Diversification Opportunities for Ching Feng and Dynamic Medical
-0.3 | Correlation Coefficient |
Very good diversification
The 3 months correlation between Ching and Dynamic is -0.3. Overlapping area represents the amount of risk that can be diversified away by holding Ching Feng Home and Dynamic Medical Technologies in the same portfolio, assuming nothing else is changed. The correlation between historical prices or returns on Dynamic Medical Tech and Ching Feng is a relative statistical measure of the degree to which these equity instruments tend to move together. The correlation coefficient measures the extent to which returns on Ching Feng Home are associated (or correlated) with Dynamic Medical. Values of the correlation coefficient range from -1 to +1, where. The correlation of zero (0) is possible when the price movement of Dynamic Medical Tech has no effect on the direction of Ching Feng i.e., Ching Feng and Dynamic Medical go up and down completely randomly.

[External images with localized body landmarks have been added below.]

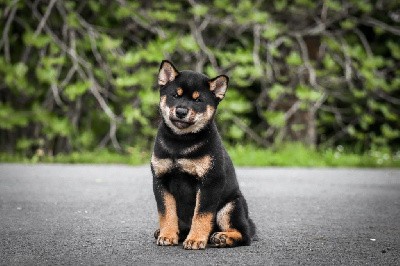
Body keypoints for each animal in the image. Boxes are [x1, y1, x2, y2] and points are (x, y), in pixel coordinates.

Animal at [150, 59, 256, 249]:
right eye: (175, 95)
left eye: (198, 100)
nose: (181, 111)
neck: (180, 142)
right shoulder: (160, 179)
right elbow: (166, 213)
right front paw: (167, 235)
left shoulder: (210, 181)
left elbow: (202, 215)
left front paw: (196, 239)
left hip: (230, 207)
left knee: (244, 235)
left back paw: (222, 237)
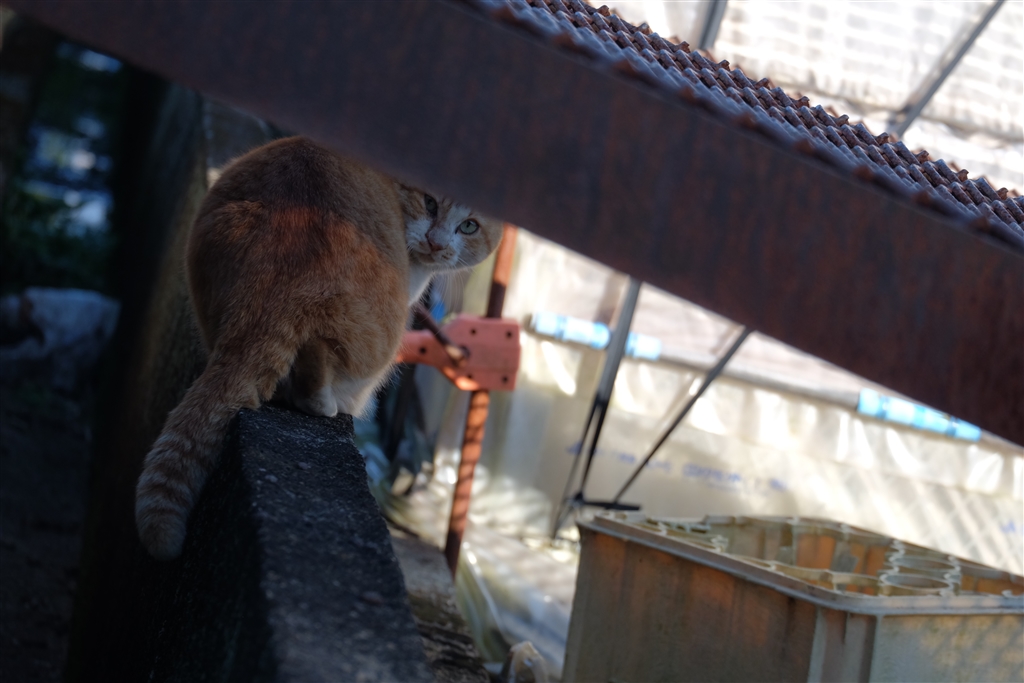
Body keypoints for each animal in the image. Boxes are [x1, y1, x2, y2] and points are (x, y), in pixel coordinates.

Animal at [135, 136, 503, 560]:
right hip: (379, 343)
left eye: (469, 226)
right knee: (318, 372)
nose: (436, 243)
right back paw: (330, 404)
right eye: (429, 203)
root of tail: (282, 281)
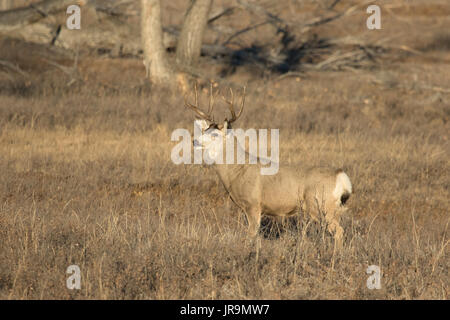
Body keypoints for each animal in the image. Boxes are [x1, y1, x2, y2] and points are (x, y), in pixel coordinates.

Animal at [183, 84, 352, 244]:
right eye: (204, 130)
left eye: (215, 134)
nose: (194, 141)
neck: (237, 171)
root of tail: (341, 176)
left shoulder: (253, 203)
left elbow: (251, 235)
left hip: (321, 205)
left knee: (339, 231)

Pair Corralation between Ching Feng and Dynamic Medical
Assuming the 90 days trading horizon Ching Feng Home is expected to under-perform the Dynamic Medical. In addition to that, Ching Feng is 1.28 times more volatile than Dynamic Medical Technologies. It trades about -0.18 of its total potential returns per unit of risk. Dynamic Medical Technologies is currently generating about 0.04 per unit of volatility. If you would invest 8,970 in Dynamic Medical Technologies on October 6, 2024 and sell it today you would earn a total of 200.00 from holding Dynamic Medical Technologies or generate 2.23% return on investment over 90 days.
Time Period | 3 Months [change] |
Direction | Moves Against |
Strength | Insignificant |
Accuracy | 100.0% |
Values | Daily Returns |
Ching Feng Home vs. Dynamic Medical Technologies
Performance |
Timeline |
Ching Feng Home |
Dynamic Medical Tech |
Ching Feng and Dynamic Medical Volatility Contrast
Predicted Return Density |
Returns |
Pair Trading with Ching Feng and Dynamic Medical
The main advantage of trading using opposite Ching Feng and Dynamic Medical positions is that it hedges away some unsystematic risk. Because of two separate transactions, even if Ching Feng position performs unexpectedly, Dynamic Medical can make up some of the losses. Pair trading also minimizes risk from directional movements in the market. For example, if an entire industry or sector drops because of unexpected headlines, the short position in Dynamic Medical will offset losses from the drop in Dynamic Medical's long position.Ching Feng vs. Ability Enterprise Co | Ching Feng vs. Sunplus Technology Co | Ching Feng vs. ALi Corp | Ching Feng vs. Edom Technology Co |
Dynamic Medical vs. StShine Optical Co | Dynamic Medical vs. Bioteque | Dynamic Medical vs. TTY Biopharm Co | Dynamic Medical vs. Apex Biotechnology Corp |
Check out your portfolio center.Note that this page's information should be used as a complementary analysis to find the right mix of equity instruments to add to your existing portfolios or create a brand new portfolio. You can also try the Instant Ratings module to determine any equity ratings based on digital recommendations. Macroaxis instant equity ratings are based on combination of fundamental analysis and risk-adjusted market performance.